Court Opinion

ID: 6605962
Source: CourtListenerOpinion
Date Created: 2022-07-20 20:12:12.584839+00
Date Added: 2024-06-11T15:58:11.083526
License: Public Domain

LyoN, J.
But little need be said in the determination of this case. As a matter of course, if the plaintiffs are not the owners of the note and mortgage in suit they cannot maintain an action to foreclose the mortgage, and the complaint was properly dismissed. The evidence proves beyond controversy the facts found by the circuit court, and the irresistible deduction from those facts is that Williams, the former administrator of the estate of Robert Blakely, deceased, and not the heirs or legatees of said deceased, is the owner of the .securities. It is useless to reiterate here the facts so clearly stated in the findings, or to enter into any discussion to prove that the conclusions of law therefrom are correct.
The legal title to the note and mortgage was in Williams from the time they were executed, and when he paid over to the plaintiffs the sums which the court required him to pay, and which included the money of the estate loaned to the Garters, for which the note and mortgage in question were given, he became the absolute owner of the securities.
It appears that in November, 1886, Williams delivered *543the note and mortgage to the plaintiff Robert Blakely, at the request of the latter. No contract was made in respect to the securities, no assignment thereof was executed, and there was no intention by Williams to transfer the securities. He complied with such request because he regarded the obligations as worthless. This transaction did not affect "Williams’ title to the securities.

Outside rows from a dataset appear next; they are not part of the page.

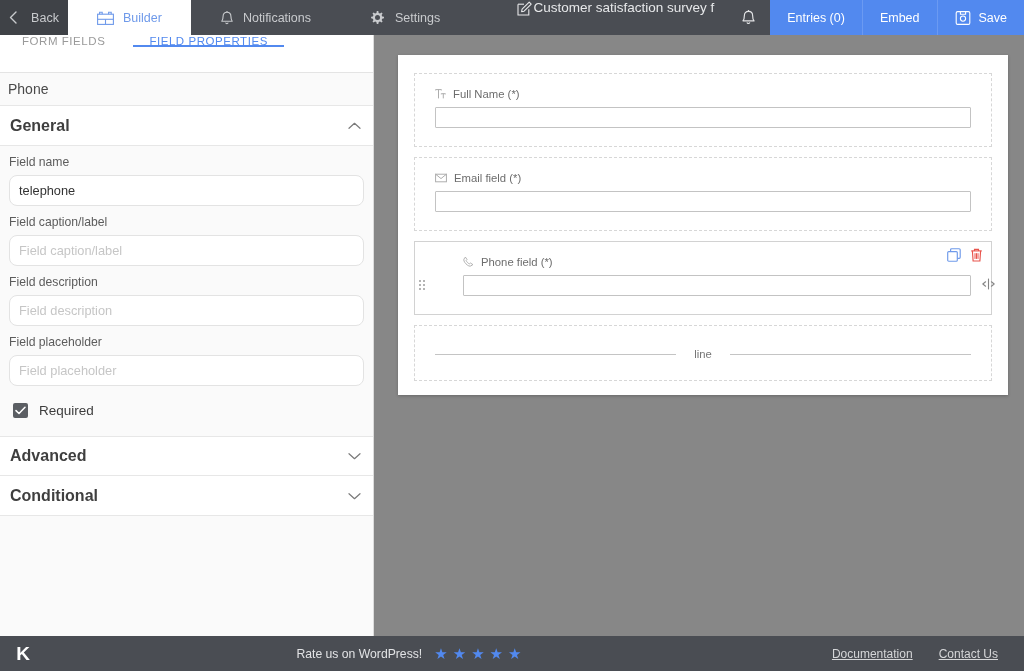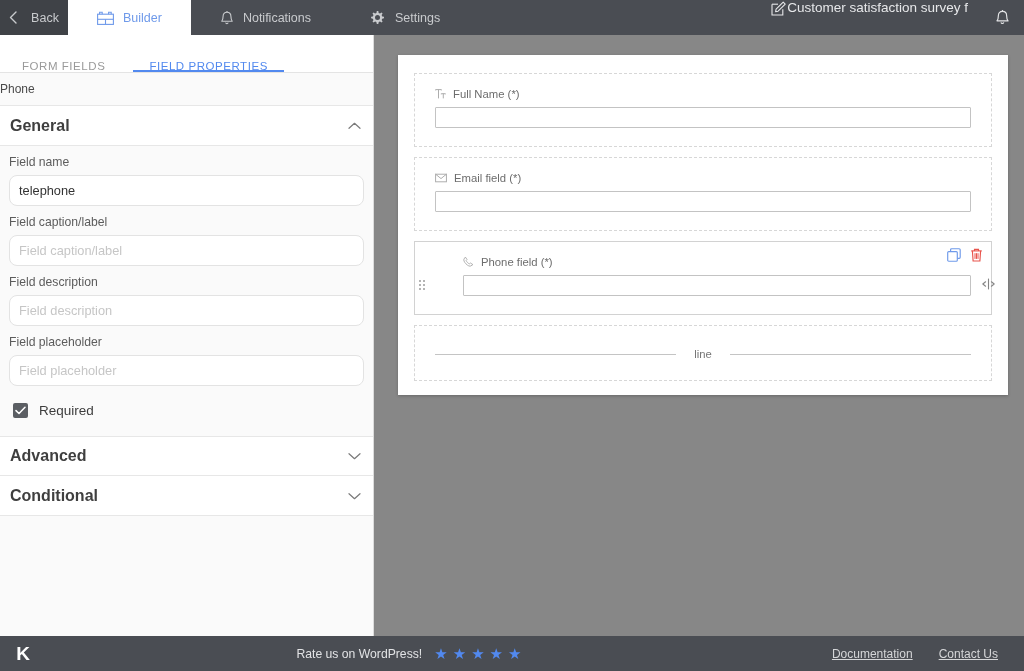--- a/index.html
+++ b/index.html
@@ -352,6 +352,24 @@
       </span>
     </div>
 
+    <div class="tb-actions">
+      <div class="tb-btn">
+        <span>Entries (0)</span>
+      </div>
+      <div class="tb-btn">
+        <span>Embed</span>
+      </div>
+      <div class="tb-btn">
+        <span class="icon">
+          <svg width="16" height="16" viewBox="0 0 16 16">
+            <rect x="1.2" y="1.6" width="13.6" height="12.8" rx="1.4" fill="none" stroke="#ffffff" stroke-width="1.1"></rect>
+            <circle cx="8" cy="8.6" r="2.6" fill="none" stroke="#ffffff" stroke-width="1.1"></circle>
+            <path d="M5.4 1.6 V4.3 H10.6 V1.6" fill="none" stroke="#ffffff" stroke-width="1.1"></path>
+          </svg>
+        </span>
+        <span>Save</span>
+      </div>
+    </div>
   </div>
 
   <div class="leftpanel">

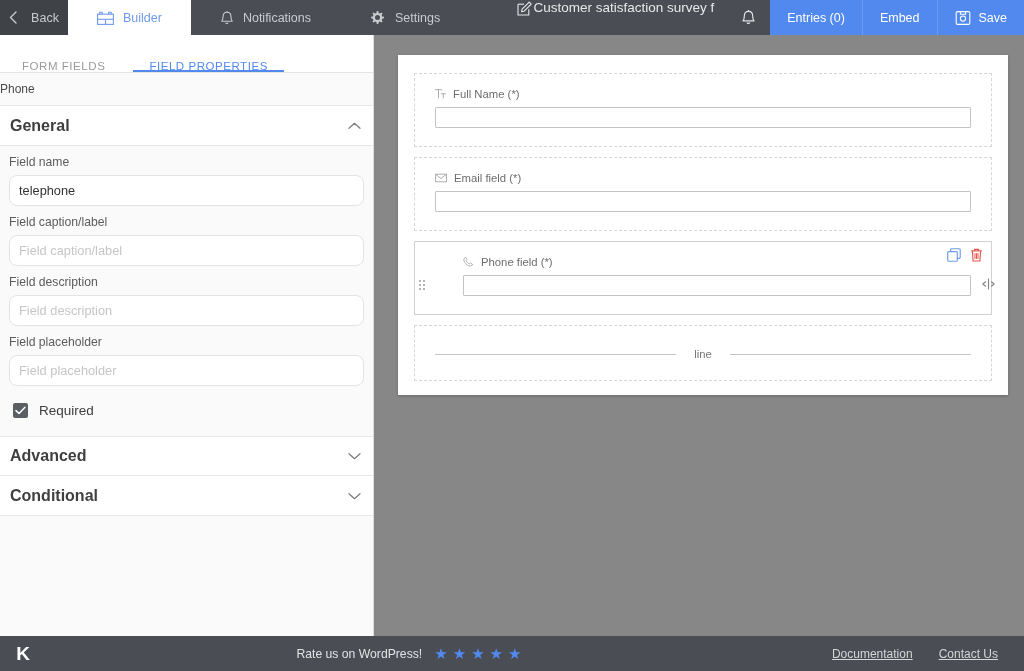--- a/index.html
+++ b/index.html
@@ -89,7 +89,7 @@
     height: 38px;
     background: #ffffff;
     display: flex;
-    align-items: flex-end;
+    align-items: flex-start;
     border-bottom: 1px solid #e4e4e4;
   }
   .lp-tab {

It was claimed in the argument that Williams was not held chargeable by the county court for as much as he should have been on account of the money of the estate loaned by him to the Carters, because he was not charged with interest thereon, and that this action ought to be maintained at least to the amount of such- interest. The proposition is so plainty untenable it scarcely requires notice. If the county court erred in that behalf, the statute furnishes the plaintiffs ample remedies. But to hold that such alleged error operated to transfer the ititle to the securities from Williams to the plaintiffs would be a novel, almost absurd, ruling.
By the Court.— The judgment of the circuit court is affirmed.